Show that the maximum likelihood estimator is consistent

Question

Let $Y \sim \mathcal{B}(n,\theta)$. Show that the estimator $\hat{\theta}(Y) = Y/n$ is consistent. The hint says to use the Central Limit Theorem and the mean and variance formulas for the binomial distribution.

I have to show that the following expression is equal to zero:

$$ \lim_{n \to \infty} \mathbb{P}_\theta\bigg(\bigg\Vert \frac{Y}{n} - \theta\bigg\Vert > \varepsilon\bigg). $$

But I am unsure how to use the hint to continue from here.
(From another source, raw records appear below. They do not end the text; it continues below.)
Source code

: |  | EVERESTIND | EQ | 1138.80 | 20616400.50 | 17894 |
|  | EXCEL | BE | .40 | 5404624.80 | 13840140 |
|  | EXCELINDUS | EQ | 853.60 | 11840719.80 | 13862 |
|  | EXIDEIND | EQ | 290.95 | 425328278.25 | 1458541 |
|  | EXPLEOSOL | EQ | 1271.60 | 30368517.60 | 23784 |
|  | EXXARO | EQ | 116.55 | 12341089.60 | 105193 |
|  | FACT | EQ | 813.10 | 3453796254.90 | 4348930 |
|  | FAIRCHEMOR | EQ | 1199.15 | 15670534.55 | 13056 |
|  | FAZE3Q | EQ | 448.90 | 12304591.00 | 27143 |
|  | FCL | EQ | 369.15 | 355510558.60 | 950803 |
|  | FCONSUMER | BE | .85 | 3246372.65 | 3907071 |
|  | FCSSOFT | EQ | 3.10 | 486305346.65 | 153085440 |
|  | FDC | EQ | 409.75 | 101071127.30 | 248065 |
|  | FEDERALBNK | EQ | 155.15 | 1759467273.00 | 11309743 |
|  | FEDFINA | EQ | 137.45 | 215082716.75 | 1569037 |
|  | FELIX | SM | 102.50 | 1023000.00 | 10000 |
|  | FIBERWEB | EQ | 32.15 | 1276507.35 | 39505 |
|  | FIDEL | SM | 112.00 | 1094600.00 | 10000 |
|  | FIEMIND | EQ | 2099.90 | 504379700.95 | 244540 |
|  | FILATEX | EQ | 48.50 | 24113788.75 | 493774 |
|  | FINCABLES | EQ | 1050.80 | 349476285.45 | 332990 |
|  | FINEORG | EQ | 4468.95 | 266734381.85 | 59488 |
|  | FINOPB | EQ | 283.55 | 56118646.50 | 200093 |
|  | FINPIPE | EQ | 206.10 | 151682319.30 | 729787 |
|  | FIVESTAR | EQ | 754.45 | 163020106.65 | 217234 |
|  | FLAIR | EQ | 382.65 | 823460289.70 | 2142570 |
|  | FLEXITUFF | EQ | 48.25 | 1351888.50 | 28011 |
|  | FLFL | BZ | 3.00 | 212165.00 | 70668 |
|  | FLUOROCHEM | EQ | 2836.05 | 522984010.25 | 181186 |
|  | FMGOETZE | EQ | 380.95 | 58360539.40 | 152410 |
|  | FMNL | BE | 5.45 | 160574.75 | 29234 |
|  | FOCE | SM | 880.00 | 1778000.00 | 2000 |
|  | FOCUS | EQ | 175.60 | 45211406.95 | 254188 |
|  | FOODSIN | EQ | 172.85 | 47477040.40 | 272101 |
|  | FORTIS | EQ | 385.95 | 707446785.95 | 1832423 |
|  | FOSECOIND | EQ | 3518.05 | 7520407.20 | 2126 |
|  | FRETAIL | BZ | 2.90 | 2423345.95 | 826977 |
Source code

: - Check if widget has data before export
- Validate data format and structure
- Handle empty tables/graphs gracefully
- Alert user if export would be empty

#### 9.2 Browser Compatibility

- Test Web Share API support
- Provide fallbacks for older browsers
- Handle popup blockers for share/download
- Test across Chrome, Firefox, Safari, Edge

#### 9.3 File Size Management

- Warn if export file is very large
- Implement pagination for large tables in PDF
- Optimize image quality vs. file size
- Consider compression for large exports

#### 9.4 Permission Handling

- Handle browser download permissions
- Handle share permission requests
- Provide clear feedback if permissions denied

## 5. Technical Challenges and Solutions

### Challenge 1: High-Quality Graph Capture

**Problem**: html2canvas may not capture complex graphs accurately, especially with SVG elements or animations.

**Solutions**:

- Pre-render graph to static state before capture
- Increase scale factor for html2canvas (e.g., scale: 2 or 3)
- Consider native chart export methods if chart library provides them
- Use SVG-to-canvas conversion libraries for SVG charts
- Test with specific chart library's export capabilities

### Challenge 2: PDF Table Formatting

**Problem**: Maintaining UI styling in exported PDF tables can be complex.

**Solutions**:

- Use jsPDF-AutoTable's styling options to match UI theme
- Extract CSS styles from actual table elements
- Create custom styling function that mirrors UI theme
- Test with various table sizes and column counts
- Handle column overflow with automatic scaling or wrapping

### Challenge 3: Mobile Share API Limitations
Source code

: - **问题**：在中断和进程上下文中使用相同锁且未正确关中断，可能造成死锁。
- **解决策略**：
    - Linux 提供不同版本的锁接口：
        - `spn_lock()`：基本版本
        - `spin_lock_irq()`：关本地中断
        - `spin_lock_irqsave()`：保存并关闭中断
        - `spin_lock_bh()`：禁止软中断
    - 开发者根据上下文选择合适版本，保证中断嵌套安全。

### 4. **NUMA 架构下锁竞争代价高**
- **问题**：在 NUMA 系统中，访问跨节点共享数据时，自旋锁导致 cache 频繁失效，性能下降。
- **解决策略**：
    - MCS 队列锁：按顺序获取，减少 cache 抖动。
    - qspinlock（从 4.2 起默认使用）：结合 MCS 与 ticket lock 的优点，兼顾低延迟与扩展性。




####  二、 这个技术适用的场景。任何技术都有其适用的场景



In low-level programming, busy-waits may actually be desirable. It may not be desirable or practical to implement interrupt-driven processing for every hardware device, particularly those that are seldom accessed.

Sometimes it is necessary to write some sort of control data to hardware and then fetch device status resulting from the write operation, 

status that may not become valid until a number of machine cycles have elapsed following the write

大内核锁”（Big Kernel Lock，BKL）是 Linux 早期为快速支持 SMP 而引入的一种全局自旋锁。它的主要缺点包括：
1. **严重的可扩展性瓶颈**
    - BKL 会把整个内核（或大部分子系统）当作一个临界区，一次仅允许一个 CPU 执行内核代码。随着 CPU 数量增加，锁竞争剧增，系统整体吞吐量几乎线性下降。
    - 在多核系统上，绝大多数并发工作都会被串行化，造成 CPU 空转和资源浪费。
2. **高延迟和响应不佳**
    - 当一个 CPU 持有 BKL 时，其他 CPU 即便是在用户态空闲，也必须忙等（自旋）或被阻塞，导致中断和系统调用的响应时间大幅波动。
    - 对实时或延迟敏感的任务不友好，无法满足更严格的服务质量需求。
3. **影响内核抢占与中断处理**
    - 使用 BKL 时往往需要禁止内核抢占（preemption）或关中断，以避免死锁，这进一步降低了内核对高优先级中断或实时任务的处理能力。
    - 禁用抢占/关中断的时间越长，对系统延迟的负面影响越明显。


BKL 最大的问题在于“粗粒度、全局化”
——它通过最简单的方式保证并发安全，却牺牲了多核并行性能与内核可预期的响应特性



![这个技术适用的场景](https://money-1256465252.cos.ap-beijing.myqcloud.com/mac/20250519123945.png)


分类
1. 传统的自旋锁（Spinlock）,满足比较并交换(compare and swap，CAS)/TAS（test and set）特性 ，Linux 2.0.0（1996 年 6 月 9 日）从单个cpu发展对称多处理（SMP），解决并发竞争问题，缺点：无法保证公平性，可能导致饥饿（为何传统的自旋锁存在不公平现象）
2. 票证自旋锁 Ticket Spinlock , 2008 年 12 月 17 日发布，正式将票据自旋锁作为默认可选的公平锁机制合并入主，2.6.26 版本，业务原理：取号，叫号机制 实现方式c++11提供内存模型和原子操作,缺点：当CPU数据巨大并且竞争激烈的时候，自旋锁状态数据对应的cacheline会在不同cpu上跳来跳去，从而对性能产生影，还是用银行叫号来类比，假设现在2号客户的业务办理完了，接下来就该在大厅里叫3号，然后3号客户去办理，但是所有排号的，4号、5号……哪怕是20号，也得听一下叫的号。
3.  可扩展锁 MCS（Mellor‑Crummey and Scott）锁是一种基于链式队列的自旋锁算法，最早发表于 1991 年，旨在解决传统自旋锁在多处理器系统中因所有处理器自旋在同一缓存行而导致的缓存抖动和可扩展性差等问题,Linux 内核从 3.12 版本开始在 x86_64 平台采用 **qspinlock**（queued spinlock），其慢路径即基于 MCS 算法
Any help would be appreciated.

Answer 1

With $\hat \theta_n \mathrel {:=} Y/n$, here are three quick ways to solve this problem:

• From the comments you already know that $\mathbb E_\theta[\hat \theta_n] = \theta$ and $\mathbb V_\theta[\hat \theta_n] = \theta (1-\theta)/n$ for all $\theta \in [0,1]$ and $n \in \mathbb N_{\geq 1}.$
  Therefore, $\mathbb E_\theta[(\hat \theta_n - \mathbb E_\theta[\hat \theta_n])^2] = \mathbb V_\theta[\hat \theta_n] = \theta (1-\theta)/n \overset{n \to \infty} {\longrightarrow} 0$, i.e., $\hat \theta_n$ converges in $L^2$ to $\theta$ as $n \to \infty$. Use the relation between convergence in $L^2$ and convergence in probability to finish the proof.
• Represent $Y$ as $Y = \sum_{i=1}^n X_i,$ with $X_i \overset{\mathrm{i.i.d.}}{\sim} \mathrm{Bernoulli}(\theta)$ for all $n \in \mathbb N_{\geq 1}, i \in \{1, \ldots, n\}.$
  Then, use the weak LLN to conclude that $\hat \theta_n \overset{p}{\longrightarrow} \theta$ as $n \to \infty.$
• If $\theta \in \{0,1\}$, then $\mathbb V_\theta[\hat \theta_n] = 0$ and $\hat \theta_n = \mathbb E_\theta[\hat \theta_n] = \theta$ almost surely. You can use the relation between almost sure convergence and convergence in probability to conclude that $\hat \theta_n$ is also weakly consistent.
  For $\theta \in (0,1)$, again, write $Y$ as $Y = \sum_{i=1}^n X_i,$ with $X_i \overset{\mathrm{i.i.d.}}{\sim} \mathrm{Bernoulli}(\theta)$ for all $n \in \mathbb N_{\geq 1}, i \in \{1, \ldots, n\}.$
  The Lindeberg-Lévy CLT gives $ \sqrt{n}\left(\hat \theta_n - \theta\right) \overset{d}{\underset{n \to \infty}\longrightarrow} \mathop{\mathcal N}\left(0, \theta\left(1-\theta\right)\right). $
  To show that this implies that $\hat \theta_n$ converges in distribution (or, equivalently, in probability) to $\theta$ as $n$ tends to infinity, you can rewrite $\hat \theta_n$ as follows $$ \hat \theta_n = \underbrace{\frac{1}{\sqrt{n}}}_{{\underset{n \to \infty}\longrightarrow}0} \underbrace{\sqrt{n}\left(\hat \theta_n - \theta\right)}_{\overset{d}{\underset{n \to \infty}\longrightarrow} \mathop{\mathcal N}\left(0, \theta\left(1-\theta\right)\right)} + \theta. $$ Now, use Slutsky's theorem to finish the proof: $$ \hat \theta_n \overset{d}{\underset{n \to \infty}\longrightarrow} 0 + \theta = \theta \iff \hat \theta_n \overset{p}{\underset{n \to \infty}\longrightarrow} \theta. $$